At least seven Wall Street analysts raised their price targets on HP stock after the company's Q1 report late Wednesday. But of those seven, five reiterated neutral or equivalent ratings on the stock. Two were bullish: FBN Securities and Morgan Stanley.

FBN analyst Shebly Seyrafi upgraded HP stock to outperform from sector perform and raised his price target to 19 from 15. Morgan Stanley analyst Katy Huberty reiterated her overweight rating on HP stock and upped her price target to 19 from 16.


IBD'S TAKE: HP stock has an IBD Composite Rating of 67, meaning it has outperformed 67% of stocks in key metrics over the past 12 months. But it ranks No. 5 out of 14 stocks in IBD's Computer-Hardware and Peripherals industry group. To see which companies lead the group, visit the IBD Stock Checkup.


HP broke out of a nine-week cup base with a buy point of 16.35 on Thursday. Shares of the Palo Alto, Calif.-based company rose as much as 9.9% to a two-year high of 17.80 in intraday trading on the stock market today. HP stock closed the session at 17.60, up 8.6%.

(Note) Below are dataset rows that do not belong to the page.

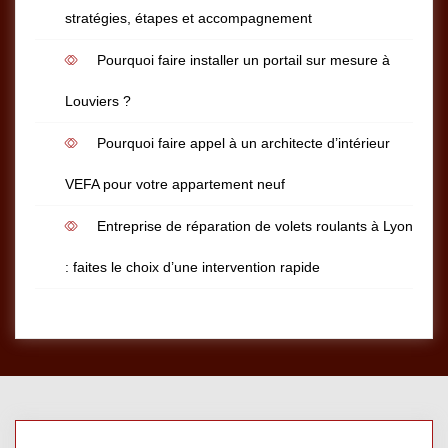
stratégies, étapes et accompagnement
Pourquoi faire installer un portail sur mesure à
Louviers ?
Pourquoi faire appel à un architecte d’intérieur
VEFA pour votre appartement neuf
Entreprise de réparation de volets roulants à Lyon
: faites le choix d’une intervention rapide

Seyrafi turned positive on HP because of the company's solid execution and "excellent free cash flow metrics." HP PC sales are benefiting from innovative products and its printer supplies business is showing signs of stabilization, he said in his research report.

Patrick Moorhead, an analyst with Moor Insights & Strategy, said HP's PC business is benefiting from consolidation in the market, which has left three big vendors: Lenovo, HP and Dell Technologies (DVMT). HP also was smart to shift to premium Windows PCs in the consumer and commercial markets, he said in a report.

Fitbit Gets Relief Rally

Fitbit stock rose on Thursday after its December quarter report was better than feared. Fitbit shares rose 3.2% to 6.07 Thursday.

Most analysts maintained a cautious tone on the stock, which has been hammered by slowing sales of wearable fitness devices.

Cowen analyst John Kernan reiterated his market perform rating on Fitbit, but cut his price target to 7 from 9.

"Guidance for 2017 implies weak sales, down 26% year over year at the midpoint, additional gross margin contraction and expense management," Kernan said.

While Fitbit leads the fitness tracker market, it has been ceding share to Garmin (GRMN) and other brands, he said in a report.

On Wednesday, Garmin reported better-than-expected Q4 results thanks to strong wearable device sales.

Fitbit management is focused on entering the smartwatch market now, leveraging its learnings from the Fitbit Blaze fitness watch and its recent acquisitions, including Pebble. But the company will face tough competition from Apple (AAPL) and others in the smartwatch business, Piper Jaffray analyst Erinn Murphy said in a report. She rates Fitbit stock as underweight with a price target of 5.